Any firstborn child will testify that the days of reigning supreme are over once a new baby comes home. Establishing a new routine, navigating a different family dynamic, and getting a crash course in sharing mom and dad’s affections can be tough. But not to worry, there are ways to ease the transition into siblinghood, and help big bro or sis forge a lasting bond with the new kid on the block.
The Big News
The announcement sets the tone, so make it fun! When and how the exciting news is shared depends on a child’s age and temperament, but making them feel included is the key. Choose a time to talk when kids are rested and calm, and there is plenty of time for answering questions (and celebrating!) Younger children may not understand pregnancy, so using a children’s book about babies or siblings can be helpful. Another tip is to use a season or holiday as a reference point for when the baby will arrive.
Learning the Basics
Introducing a child to a friend or family member’s baby, especially one that has an older sibling, can help connect the dots and ease uncertainty. Role play is another useful (and fun) tool. Use a baby doll, or even a stuffed animal, to demonstrate how to hold and care for a baby. Kids learn through play, so this game will familiarize them with what to expect when baby arrives while keeping the mood light.
Bring out the baby book to help a child relate to a new sibling. Tell him or her that they too were once a baby, and reminisce about those early days together. Showering some extra attention while showing pictures and telling stories will create a connection to the new baby that proves maybe they aren’t that different after all.
Sending the Right Message
Reinforcing a child’s place in the family will go a long way to quell anxiety over a sibling. Experts suggest sending this message: “you are the only you there is and this new baby can never take your place.” In addition, talk about the new baby by calling him “your little brother” rather than “the new baby.” Using a child as the point of reference makes them feel secure in their role, while showing them they are still important and loved.
Moving on Up
Having another baby may mean moving the first child into a new room or bed. Try to make any big changes early enough in the pregnancy to avoid feelings of resentment. It’s also important to not transition a toddler out of a crib too early. If purchasing another crib does not agree with a family’s budget, there are other options for newborn sleeping arrangements. Borrowing a crib, or using a bassinet or bedside co-sleeper for the first few months may be the solution.

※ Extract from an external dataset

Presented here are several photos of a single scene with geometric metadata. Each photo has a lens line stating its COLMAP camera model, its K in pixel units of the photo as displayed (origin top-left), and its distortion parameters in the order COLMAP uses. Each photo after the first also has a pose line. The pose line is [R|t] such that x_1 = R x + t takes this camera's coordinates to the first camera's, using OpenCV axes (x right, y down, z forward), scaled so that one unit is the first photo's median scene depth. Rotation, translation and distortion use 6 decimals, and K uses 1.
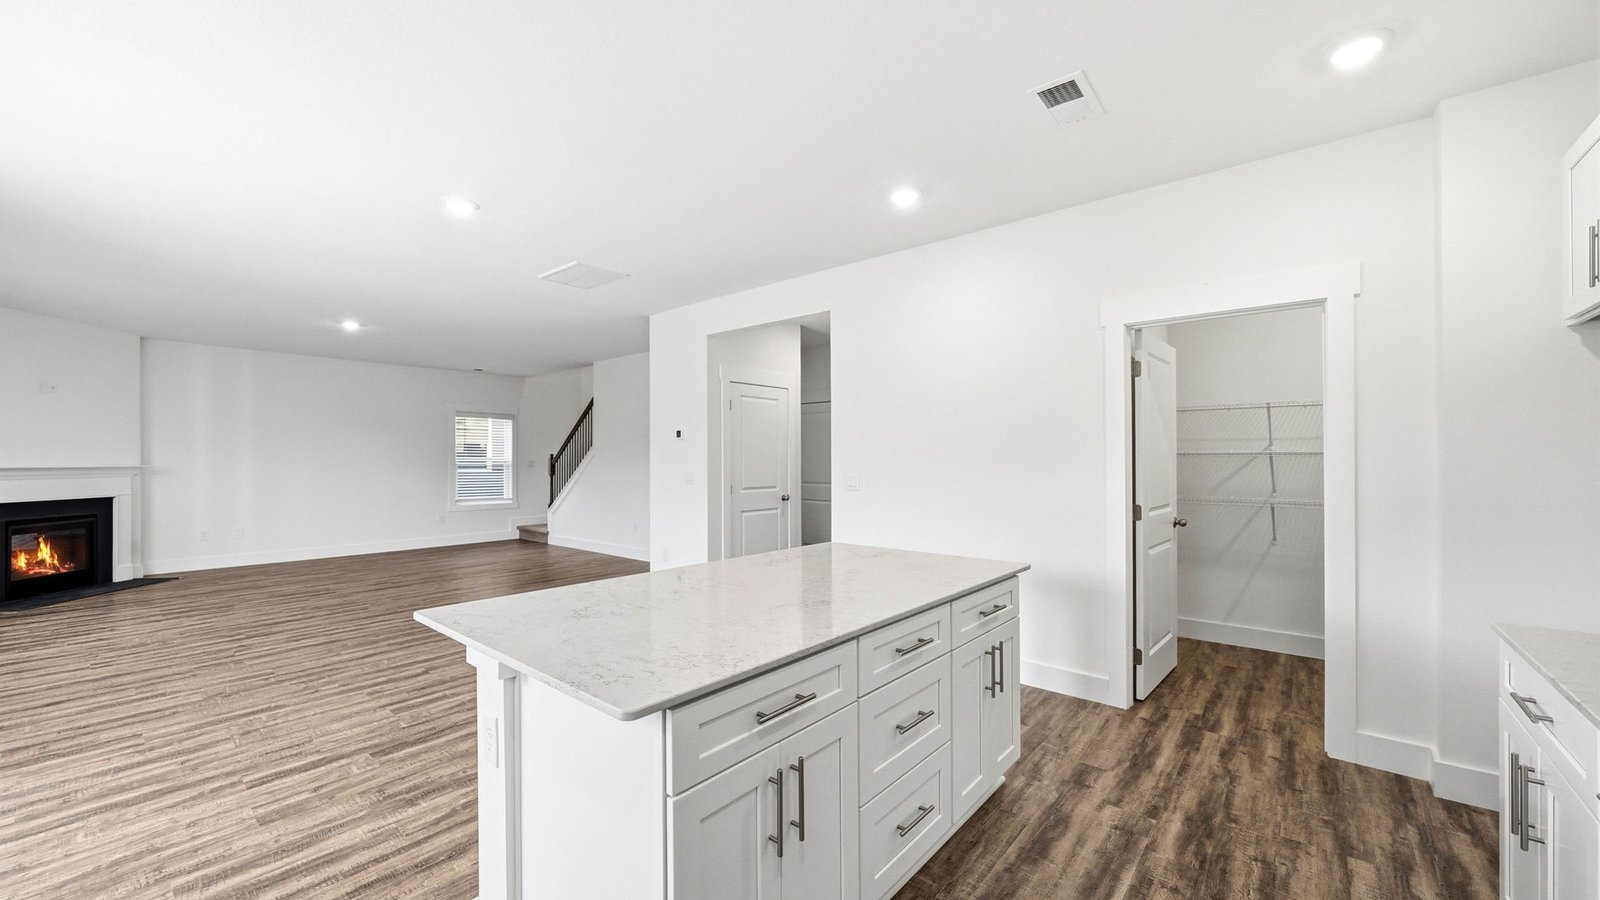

Try to complete toilet training before the baby arrives or wait a few months after the little one is home before starting the process. A toddler is likely to resist potty training with a newborn getting so much attention. Some young children who are completely diaper-free may even revert back to wetting themselves in protest of the new addition. Be patient and know that this too, shall pass.
Nice to Meet You
When introducing a child to a new sibling for the first time, have a relative hold the baby so parents are free to cuddle with big bro or sis. Here’s a cute idea to break the ice – give them a gift from the baby, like a t-shirt that says “Big Brother” or a picture frame to hold a photo of them together. If the big kid feels overwhelmed or anxious, it’s ok to just let them observe. Don’t try force immediate bonding, it will come in time.
A New Era
Take time to make each child the center of attention sometimes. One way is to include big brother or sister in pictures and videos so they don’t feel left out by the paparazzi. There are sure to be plenty of visitors once baby comes home, so while she is being rocked by Grandma, use the opportunity to spend individual time with the older sibling. Get more one-on-one time by bringing a child shopping (even just for diapers) while baby is with another caregiver. Make the trip more fun by singing in the car or stopping at the park along on the way.